Sedikit berbeda dengan Ayahku. Kutukan ayah memang cocok untuk anak perempuan seperti aku. “Anakku, kelak kau akan membuatku bangga dengan menjadi guru, ekonom, atau akuntan!”

Dan kutukan itu masih melekat hingga ujung syarafku saat ini.

...

Mbak Namira memberikan motivasi yang membangkitkanku untuk menguak kembali luka lama. Luka yang hampir saja kulupakan setelah hampir setahun kutekuni kuliahku di sebuah universitas negeri, Jurusan Pendidikan Ekonomi. Selama ini, telah kucoba untuk memetik dan menginternalisasikan setiap helai keseriusan untuk mewujudkan kutukan Ayah. Ah, maaf Ayah, lebih tepatnya: untuk mewujudkan harapanmu.

***

Cilacap, kelas dua SMP.

Aku tersenyum lebar melihat tulisanku dimuat di sebuah majalah remaja. Kubaca berulangkali. Rasanya aku tidak percaya cerita pendekku yang kukirim sebulan lalu sekarang sedang dibaca oleh ribuan, bahkan mungkin jutaan remaja di negeri ini. “Impian Fina”, begitu judul cerpenku.
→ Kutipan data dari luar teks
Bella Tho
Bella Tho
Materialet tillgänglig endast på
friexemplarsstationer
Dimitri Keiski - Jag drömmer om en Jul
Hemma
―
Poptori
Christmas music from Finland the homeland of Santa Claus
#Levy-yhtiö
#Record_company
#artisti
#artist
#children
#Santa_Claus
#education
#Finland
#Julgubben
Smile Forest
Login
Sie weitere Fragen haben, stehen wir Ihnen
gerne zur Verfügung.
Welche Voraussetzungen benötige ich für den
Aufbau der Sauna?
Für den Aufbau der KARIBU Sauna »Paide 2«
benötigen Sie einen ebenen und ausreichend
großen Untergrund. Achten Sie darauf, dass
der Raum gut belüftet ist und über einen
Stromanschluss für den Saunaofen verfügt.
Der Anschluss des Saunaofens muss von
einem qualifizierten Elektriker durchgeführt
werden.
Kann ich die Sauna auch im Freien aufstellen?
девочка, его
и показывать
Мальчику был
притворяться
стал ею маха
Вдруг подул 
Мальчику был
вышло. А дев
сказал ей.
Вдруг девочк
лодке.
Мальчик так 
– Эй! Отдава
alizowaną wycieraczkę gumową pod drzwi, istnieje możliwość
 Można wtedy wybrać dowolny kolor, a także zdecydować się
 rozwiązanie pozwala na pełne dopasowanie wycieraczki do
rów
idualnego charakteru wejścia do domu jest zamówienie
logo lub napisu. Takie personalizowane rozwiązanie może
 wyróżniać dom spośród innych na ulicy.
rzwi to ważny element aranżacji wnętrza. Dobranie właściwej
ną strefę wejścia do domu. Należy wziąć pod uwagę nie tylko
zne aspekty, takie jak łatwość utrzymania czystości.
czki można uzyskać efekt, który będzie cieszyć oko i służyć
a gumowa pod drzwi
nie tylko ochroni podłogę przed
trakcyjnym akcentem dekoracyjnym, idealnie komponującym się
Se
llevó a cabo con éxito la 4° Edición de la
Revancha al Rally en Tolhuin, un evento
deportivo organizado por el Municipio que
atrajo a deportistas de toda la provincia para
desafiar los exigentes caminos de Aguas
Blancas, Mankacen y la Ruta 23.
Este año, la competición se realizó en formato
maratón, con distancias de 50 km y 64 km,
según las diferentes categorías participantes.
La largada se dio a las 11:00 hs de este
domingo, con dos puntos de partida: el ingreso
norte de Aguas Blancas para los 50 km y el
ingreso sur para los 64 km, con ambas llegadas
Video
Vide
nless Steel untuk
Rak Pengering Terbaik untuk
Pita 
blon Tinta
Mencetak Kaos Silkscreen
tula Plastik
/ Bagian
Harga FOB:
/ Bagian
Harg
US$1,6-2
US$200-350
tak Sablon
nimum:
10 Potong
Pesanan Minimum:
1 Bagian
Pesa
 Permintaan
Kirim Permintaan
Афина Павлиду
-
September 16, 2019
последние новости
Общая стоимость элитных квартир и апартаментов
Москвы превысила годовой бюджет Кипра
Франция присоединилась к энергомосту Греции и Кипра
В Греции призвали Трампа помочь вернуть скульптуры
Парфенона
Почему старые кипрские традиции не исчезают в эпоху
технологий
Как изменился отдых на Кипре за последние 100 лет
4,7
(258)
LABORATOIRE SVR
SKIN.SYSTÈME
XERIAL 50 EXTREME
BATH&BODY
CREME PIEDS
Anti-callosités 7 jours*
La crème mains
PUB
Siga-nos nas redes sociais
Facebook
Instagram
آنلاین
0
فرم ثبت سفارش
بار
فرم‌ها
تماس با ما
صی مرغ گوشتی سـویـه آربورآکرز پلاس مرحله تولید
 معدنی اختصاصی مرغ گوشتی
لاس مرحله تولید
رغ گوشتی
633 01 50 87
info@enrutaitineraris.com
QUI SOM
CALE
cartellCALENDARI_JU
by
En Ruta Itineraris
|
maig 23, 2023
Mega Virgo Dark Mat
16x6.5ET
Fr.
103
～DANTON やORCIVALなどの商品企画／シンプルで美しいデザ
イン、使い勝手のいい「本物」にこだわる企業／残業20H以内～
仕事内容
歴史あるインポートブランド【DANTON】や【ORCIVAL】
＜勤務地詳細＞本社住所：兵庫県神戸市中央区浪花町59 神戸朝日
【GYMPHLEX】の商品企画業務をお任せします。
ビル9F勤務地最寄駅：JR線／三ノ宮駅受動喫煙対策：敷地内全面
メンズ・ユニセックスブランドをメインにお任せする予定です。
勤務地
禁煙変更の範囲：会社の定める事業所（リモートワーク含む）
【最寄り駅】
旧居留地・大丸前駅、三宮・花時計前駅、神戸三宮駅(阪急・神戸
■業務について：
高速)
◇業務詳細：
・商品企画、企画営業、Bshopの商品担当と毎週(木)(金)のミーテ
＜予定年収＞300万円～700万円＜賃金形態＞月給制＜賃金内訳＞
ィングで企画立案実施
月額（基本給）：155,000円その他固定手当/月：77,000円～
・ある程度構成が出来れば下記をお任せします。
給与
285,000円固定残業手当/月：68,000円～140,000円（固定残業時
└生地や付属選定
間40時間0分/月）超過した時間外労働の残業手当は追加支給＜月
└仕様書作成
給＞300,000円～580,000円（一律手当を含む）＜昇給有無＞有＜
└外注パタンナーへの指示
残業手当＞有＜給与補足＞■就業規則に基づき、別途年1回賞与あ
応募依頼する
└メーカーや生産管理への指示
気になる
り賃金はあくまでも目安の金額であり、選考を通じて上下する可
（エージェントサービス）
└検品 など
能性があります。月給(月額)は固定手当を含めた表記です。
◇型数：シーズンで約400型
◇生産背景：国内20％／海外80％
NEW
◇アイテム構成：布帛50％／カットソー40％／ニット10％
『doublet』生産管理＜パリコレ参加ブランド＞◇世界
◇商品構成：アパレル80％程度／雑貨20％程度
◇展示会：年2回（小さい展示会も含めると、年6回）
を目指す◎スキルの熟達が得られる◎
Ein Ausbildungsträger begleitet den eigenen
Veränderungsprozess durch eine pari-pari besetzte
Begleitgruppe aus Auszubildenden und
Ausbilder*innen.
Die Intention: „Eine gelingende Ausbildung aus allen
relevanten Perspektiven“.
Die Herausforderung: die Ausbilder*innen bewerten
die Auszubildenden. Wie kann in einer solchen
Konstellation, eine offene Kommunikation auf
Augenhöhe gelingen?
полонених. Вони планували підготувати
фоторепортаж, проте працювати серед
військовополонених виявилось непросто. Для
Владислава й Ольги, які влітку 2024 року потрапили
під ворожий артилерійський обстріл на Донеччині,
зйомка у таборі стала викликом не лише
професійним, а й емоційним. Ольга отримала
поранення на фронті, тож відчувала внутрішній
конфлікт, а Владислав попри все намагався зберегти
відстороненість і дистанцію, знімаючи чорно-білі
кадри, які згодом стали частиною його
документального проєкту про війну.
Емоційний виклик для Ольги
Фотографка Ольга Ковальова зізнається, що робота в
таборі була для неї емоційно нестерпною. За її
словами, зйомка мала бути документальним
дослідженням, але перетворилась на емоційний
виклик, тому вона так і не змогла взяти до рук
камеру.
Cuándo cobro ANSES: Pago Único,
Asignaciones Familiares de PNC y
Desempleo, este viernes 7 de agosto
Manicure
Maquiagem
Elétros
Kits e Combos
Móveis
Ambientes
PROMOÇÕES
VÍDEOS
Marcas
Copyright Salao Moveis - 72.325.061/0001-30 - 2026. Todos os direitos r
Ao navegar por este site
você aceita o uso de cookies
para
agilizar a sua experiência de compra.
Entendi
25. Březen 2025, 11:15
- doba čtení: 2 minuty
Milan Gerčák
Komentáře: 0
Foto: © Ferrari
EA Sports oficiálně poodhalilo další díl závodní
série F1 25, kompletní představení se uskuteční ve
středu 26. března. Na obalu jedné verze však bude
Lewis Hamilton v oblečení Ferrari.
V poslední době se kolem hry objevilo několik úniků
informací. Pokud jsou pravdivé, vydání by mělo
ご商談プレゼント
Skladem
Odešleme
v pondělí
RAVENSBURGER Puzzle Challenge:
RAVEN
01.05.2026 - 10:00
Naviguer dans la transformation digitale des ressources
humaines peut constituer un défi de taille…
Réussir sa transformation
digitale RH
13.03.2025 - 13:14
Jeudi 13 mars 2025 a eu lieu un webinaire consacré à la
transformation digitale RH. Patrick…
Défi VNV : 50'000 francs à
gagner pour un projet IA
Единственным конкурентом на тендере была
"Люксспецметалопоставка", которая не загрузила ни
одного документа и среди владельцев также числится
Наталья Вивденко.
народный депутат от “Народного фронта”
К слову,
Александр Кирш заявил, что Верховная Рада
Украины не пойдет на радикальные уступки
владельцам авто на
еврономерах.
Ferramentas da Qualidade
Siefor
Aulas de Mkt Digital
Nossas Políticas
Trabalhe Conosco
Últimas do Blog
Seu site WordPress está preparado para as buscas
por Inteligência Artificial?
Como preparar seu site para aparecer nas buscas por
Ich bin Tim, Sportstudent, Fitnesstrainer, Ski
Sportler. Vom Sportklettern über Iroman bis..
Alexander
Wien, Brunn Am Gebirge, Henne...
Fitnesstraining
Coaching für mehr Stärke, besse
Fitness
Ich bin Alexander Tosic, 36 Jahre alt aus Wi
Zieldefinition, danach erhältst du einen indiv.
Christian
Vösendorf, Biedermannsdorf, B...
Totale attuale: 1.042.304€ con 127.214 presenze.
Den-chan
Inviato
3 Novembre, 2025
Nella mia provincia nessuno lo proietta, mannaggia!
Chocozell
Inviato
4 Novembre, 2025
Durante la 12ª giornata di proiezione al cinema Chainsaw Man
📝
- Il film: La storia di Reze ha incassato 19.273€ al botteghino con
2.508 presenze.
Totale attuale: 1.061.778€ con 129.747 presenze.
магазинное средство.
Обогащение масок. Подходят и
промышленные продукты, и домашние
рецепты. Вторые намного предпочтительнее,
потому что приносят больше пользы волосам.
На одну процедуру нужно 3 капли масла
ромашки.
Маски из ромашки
Kuletakkan majalah milik Fahrani, sahabat sekelasku, yang kupinjam tadi siang. Senyum memunculkan kedua lesung pipitku saat mengingat kegembiraan di kelas siang tadi.

Usai jam istirihat pertama, ada razia mendadak di sekolah kami. Sebenarnya rutin setiap bulan, hanya saja hari dan jam pelaksanaannya selalu saja mendadak. Beruntunglah, kelas kami bukanlah kelas pertama yang didatangi para petugas razia yang akan memeriksa kelengkapan seragam dan mengincar benda-benda yang tidak boleh kami bawa, seperti: handphone, komik, majalah, dan benda-benda terlarang lainnya. Karena sudah tahu akan ada razia, kami berusaha menyembunyikan benda-benda kesayangan kami. Tenang saja, kami tidak membawa narkoba, novel porno, atau senjata tajam. Tidak akan pernah.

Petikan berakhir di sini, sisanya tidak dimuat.